◆ **Work to complete**:
**a.** Reproduce everything in the forum discussion from "Given that you" down to "bothered by either.".
**b.** List every distinct username that appears in the forum discussion.

Why not show size 12/14 models (or whatever the average is these days)?

greendale17 · 30/08/2018 13:35

What it definitely does is admit that fat women exist, which the fashion industry has been in denial about since day one.

^Hardly. I don’t want to see fat people in fashion shows just like I don’t want to see anorexic people in fashion shows.

AynRandTheObjectivist · 30/08/2018 13:36

It's not about her being an unhealthy size, because plainly she is. It's that people only suddenly start caring about health and role models when it's a fat person up as the target instead of a thin one.

AynRandTheObjectivist · 30/08/2018 13:37

I don’t want to see fat people in fashion shows just like I don’t want to see anorexic people in fashion shows.

Given that you will see far, far, far more anorexic people than fat people in fashion shows, you might do better to focus more attention on the former if you're really equally bothered by either.

AsAProfessionalFekko · 30/08/2018 13:37

Well that's not true. People are always complaining about the skinniness of models, remember the whole 'heroin chic' thing?

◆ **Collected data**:
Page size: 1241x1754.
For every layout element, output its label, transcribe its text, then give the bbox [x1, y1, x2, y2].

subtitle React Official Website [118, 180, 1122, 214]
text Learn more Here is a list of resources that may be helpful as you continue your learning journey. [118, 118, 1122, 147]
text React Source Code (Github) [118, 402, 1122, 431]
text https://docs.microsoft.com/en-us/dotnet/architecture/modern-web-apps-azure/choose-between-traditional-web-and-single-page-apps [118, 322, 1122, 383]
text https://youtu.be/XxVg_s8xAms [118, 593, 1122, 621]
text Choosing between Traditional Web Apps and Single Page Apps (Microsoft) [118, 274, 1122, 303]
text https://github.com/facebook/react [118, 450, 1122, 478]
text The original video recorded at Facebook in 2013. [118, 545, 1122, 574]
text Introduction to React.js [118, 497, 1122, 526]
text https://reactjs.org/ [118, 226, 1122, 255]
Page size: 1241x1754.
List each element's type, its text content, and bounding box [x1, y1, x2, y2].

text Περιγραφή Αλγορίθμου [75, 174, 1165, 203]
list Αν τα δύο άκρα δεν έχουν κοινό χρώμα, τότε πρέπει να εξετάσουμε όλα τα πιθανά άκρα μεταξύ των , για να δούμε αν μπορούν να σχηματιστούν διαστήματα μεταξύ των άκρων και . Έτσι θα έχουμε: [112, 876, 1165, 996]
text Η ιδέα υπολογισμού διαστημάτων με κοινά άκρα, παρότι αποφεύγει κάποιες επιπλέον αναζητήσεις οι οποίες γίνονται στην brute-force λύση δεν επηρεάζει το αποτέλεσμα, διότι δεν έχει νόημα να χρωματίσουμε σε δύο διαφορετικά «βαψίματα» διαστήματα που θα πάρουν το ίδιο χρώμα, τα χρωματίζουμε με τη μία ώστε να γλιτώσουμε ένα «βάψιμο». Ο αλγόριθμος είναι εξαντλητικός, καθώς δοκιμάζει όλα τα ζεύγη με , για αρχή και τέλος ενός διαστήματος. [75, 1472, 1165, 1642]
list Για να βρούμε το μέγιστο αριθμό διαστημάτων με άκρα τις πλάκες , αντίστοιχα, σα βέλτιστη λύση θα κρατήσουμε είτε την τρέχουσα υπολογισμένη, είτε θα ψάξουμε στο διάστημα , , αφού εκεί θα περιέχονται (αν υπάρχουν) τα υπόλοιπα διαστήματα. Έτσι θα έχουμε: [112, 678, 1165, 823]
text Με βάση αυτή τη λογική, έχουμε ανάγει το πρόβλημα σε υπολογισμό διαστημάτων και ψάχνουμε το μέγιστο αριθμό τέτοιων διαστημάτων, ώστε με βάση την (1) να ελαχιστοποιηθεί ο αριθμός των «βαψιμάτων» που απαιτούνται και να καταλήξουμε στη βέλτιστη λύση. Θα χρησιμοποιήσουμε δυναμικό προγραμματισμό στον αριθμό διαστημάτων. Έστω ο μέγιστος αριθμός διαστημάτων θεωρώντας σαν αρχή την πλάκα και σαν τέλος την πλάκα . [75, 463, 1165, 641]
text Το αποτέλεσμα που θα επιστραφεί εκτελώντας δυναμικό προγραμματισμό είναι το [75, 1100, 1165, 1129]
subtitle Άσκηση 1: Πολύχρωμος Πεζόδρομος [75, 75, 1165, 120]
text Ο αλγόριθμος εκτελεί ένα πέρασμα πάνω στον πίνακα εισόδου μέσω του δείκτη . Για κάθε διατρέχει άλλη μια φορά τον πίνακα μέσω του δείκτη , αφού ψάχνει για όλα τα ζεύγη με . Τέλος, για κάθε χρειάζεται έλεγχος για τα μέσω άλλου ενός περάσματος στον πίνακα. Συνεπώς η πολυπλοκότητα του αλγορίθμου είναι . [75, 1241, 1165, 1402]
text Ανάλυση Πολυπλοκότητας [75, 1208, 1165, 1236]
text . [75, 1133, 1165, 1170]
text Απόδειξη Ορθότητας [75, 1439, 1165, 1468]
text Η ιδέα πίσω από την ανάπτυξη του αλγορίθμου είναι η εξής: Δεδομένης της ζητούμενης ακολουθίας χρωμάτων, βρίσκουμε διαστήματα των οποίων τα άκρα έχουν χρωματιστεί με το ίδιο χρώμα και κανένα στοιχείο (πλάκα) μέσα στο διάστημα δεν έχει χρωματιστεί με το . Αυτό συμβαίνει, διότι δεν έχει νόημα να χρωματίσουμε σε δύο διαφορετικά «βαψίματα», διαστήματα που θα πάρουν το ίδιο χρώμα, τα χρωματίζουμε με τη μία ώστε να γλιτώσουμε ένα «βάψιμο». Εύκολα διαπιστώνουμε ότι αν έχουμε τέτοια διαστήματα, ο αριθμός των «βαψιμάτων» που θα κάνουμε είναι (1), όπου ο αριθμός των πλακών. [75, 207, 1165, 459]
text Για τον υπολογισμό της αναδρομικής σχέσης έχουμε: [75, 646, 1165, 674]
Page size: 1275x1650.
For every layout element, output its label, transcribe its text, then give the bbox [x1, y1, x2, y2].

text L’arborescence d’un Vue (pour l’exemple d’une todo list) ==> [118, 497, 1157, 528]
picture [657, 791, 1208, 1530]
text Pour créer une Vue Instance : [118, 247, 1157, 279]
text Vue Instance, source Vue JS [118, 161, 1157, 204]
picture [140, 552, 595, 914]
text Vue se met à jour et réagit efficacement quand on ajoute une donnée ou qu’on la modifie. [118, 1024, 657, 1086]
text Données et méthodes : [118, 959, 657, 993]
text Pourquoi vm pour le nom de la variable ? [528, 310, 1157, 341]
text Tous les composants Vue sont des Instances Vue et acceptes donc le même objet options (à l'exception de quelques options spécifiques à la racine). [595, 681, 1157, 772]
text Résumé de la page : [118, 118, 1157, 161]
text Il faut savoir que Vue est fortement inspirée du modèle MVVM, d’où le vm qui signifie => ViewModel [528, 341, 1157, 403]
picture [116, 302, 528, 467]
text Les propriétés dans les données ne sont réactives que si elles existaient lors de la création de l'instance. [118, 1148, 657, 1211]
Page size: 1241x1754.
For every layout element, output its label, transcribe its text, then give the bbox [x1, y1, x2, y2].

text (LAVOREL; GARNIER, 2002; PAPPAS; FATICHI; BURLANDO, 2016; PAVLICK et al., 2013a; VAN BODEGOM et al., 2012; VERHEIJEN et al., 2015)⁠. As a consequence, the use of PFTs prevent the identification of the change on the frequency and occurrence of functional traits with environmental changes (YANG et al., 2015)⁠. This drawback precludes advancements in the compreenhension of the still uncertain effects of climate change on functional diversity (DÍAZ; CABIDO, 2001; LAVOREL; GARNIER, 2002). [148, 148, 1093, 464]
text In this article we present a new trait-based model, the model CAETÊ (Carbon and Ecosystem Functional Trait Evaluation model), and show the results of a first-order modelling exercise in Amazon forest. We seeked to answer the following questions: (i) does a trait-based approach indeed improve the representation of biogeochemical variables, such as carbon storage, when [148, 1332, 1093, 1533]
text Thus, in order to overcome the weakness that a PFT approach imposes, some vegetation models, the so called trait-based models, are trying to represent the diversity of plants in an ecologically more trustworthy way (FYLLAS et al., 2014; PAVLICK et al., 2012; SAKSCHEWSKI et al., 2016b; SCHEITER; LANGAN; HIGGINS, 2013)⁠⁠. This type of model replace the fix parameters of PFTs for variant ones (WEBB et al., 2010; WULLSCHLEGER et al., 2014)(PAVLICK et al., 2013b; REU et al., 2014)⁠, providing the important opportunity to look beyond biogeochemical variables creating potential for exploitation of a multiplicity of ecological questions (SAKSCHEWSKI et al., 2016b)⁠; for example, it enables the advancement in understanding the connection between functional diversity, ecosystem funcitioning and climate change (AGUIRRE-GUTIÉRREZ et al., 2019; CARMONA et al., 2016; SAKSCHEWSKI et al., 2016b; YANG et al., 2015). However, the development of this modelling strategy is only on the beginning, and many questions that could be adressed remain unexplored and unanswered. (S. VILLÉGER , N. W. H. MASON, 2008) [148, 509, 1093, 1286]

◆ **Expected results**:
**a.**
Given that you will see far, far, far more anorexic people than fat people in fashion shows, you might do better to focus more attention on the former if you're really equally bothered by either.

**b.**
greendale17
AynRandTheObjectivist
AsAProfessionalFekko